**WORK REQUIRED:** Continue the essay arguing about whether voting can shrink government, starting right after its final sentence.

**EXERCISE TEXT:**
-------------------------

Also, he is arguing that because he has never seen someone who wants to shrink government actually shrink government (except for those radar blips that he ignores), that it could not happen. In 1902, you could have said “Without specific blips in the radar, I have never seen a man-made machine fly.” But because it has never happened does not mean that it never will. He argued that 150 years of government growing (with only blips in the radar of successful shrinkage) is enough evidence to prove that it cannot be done, especially since “they had a much smaller government to deal with and a much less armed government to deal with [100 years ago]. If it never could happen when it was much easier, how on earth is it going to happen now that it’s infinitely harder?” (00:44:10 – there is a similar argument at 01:02:00). But it took thousands of years of governments and force before humans came up with even the Articles of Confederation, the closest humans ever came to establishing a free society. And even if it is more difficult now that the current government is so bloated and corrupt, he is suggesting that it is not worth trying. He is saying, “We didn’t fight for our freedom when it was easier, so now it’s too late – it’s not worth fighting for any more because it’s too difficult. I don’t see how it’s possible.” Stefan once stated in another podcast that it isn’t necessary for each person (or any person) to know how everything will work in a free society, like it’s not important for them to understand how an internal combustion engine works; the free market will figure it out. Yet he argues here that since he cannot comprehend how it is possible to gain freedom by using the current system against itself, it must be impossible.

Stefan pays taxes because, he has said in another podcast, he prefers to live to fight another day. If he stopped paying taxes the government would take away his home or put him in jail or kill him, and then he could not educate people about liberty and philosophy. So he is supporting the system, he is helping the system grow by paying his taxes. Why? So that he can continue to fight the system and discover or create a free society. He is using the system against itself; he is paying taxes, which is legitimizing the evil and corrupt system and helping government grow, so that he can continue his fight against the system. Some Ron Paul supporters, like me, are using the system against itself; we’re voting for politicians, which is legitimizing the evil and corrupt system, so that we can continue our fight against the system. Notice one difference between our tactics and Stefan’s: his paying taxes increases the size of government and has no possibility of shrinking government, while our voting for a politician who claims to shrink government at least has the possibility of shrinking government or stalling or slowing its growth.

-------------------------

**THE DATA:**
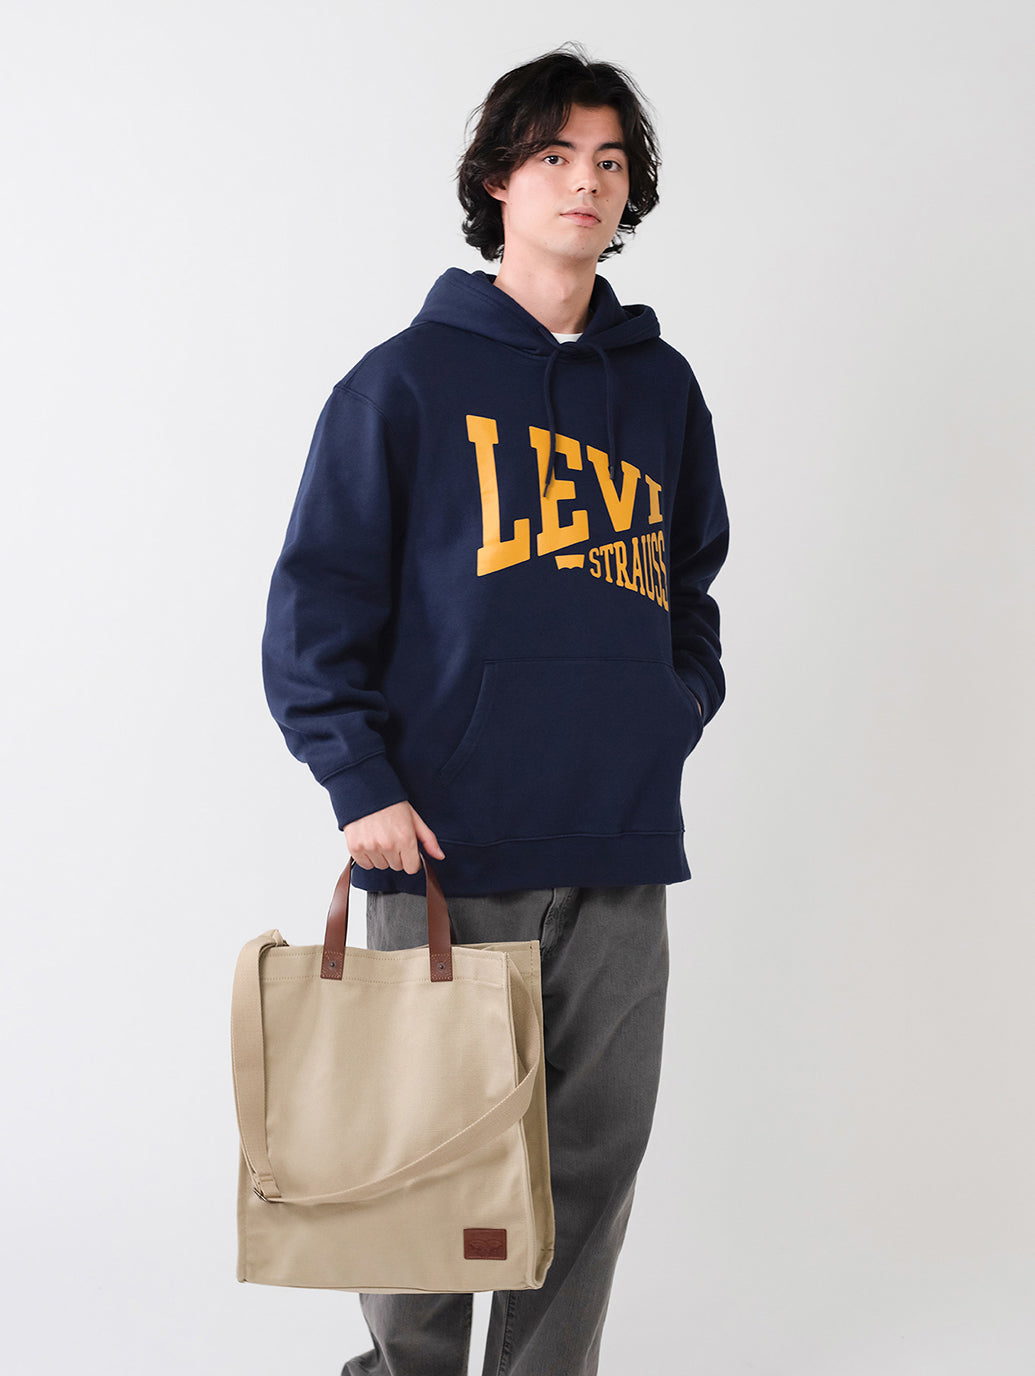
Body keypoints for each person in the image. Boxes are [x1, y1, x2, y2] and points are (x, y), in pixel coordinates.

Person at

-------------------------

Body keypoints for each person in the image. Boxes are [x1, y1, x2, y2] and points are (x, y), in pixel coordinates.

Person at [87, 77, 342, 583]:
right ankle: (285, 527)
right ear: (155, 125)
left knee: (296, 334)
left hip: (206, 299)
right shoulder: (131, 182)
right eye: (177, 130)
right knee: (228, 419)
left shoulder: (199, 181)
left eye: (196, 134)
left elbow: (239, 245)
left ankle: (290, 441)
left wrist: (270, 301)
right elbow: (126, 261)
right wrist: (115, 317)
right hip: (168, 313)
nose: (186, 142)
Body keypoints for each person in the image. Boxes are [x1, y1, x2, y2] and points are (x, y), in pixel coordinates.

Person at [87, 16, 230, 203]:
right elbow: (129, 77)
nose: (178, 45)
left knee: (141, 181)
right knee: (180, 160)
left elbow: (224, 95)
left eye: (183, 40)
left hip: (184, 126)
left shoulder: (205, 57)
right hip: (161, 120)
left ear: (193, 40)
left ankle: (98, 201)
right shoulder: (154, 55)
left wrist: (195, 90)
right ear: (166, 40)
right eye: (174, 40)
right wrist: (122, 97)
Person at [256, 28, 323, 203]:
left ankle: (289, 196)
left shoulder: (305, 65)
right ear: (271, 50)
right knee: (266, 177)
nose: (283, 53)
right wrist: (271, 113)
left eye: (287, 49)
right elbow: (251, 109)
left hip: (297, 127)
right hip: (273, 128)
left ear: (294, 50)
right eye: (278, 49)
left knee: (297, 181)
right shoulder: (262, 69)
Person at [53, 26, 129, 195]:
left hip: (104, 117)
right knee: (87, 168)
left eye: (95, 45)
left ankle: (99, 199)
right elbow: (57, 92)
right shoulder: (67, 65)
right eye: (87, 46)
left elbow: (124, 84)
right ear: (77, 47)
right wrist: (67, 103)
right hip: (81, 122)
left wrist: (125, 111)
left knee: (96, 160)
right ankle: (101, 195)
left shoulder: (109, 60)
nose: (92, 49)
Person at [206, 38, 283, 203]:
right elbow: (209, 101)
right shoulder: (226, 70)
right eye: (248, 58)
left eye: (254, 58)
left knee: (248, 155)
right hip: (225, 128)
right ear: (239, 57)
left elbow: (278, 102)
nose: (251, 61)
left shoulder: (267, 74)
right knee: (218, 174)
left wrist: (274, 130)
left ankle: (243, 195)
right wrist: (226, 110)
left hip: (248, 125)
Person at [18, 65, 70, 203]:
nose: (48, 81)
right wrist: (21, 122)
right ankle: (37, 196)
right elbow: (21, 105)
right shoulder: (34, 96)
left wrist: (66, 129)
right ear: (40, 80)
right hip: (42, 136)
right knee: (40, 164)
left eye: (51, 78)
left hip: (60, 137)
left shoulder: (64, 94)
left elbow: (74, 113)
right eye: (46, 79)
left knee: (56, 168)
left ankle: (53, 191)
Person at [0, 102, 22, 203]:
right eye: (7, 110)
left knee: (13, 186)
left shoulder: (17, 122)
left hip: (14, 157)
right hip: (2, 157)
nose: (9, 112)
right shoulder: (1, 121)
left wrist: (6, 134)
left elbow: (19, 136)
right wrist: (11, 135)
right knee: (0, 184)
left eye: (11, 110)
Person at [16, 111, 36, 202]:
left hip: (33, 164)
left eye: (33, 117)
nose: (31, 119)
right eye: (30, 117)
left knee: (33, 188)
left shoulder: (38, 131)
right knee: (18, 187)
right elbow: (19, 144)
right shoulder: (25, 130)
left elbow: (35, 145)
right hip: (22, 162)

-------------------------

**ANSWER FOR THE TASK:**
Ron Paul may not shrink government – he may fail or he may be lying about his intent – but I believe he will try harder than any other politician ever. (I did not follow politics before about a year ago, and I am terrible with history. I understand that Reagan promised to shrink government but, judging only from the news-bites that I saw years later regarding the Iran-Contra scandal, etc., I think that Reagan was nothing but a politician saying what people wanted to hear, whereas I think Paul truly understands and believes the principles he promises to uphold. Surely, people thought that of Reagan, too, and I may be completely wrong about Paul, but Stefan is arguing that Ron Paul must fail, not that he is lying, so it is irrelevant to this discussion.) Ron Paul speaks and writes with a great understanding of libertarian principles. He gets some things wrong, but who doesn’t? He is a minarchist more than an anarchist, he has immoral views on immigration, etc., but he also has liberty-oriented views on taxation, war, foreign policy, property rights, etc. He has claimed he will abolish the IRS and bring US troops home within his first two weeks in office, which I’m sure is impossible – imagine the paperwork involved, let alone the battle he will have with Congress to get things done (especially things that shrink government). But if he at least tries, it is better than another Bush or Clinton or any president we’ve had in 150 years. Even if he completely fails to shrink government in any way and to restore any of our lost liberties, and the public becomes disillusioned with attempts to shrink government, at least he will have stalled the growth of government a short while – perhaps enough time for another Thomas Jefferson to start speaking and acting.

01:12:00
“I argue now for the non-involvement in the political process and for, you know, a passionate and repetitive and personal and grindingly repetitive, at times, denunciation of the evils of the state. And for enacting…not sanctioning the use of force, not supporting the use of force, not laboring under the delusion that you’re doing anything other than legitimizing the state when you participate in the political process. You can’t be an abolitionist and own a slave. You can’t be somebody who passionately argues for freedom and participate and try to wrestle control of the political process.”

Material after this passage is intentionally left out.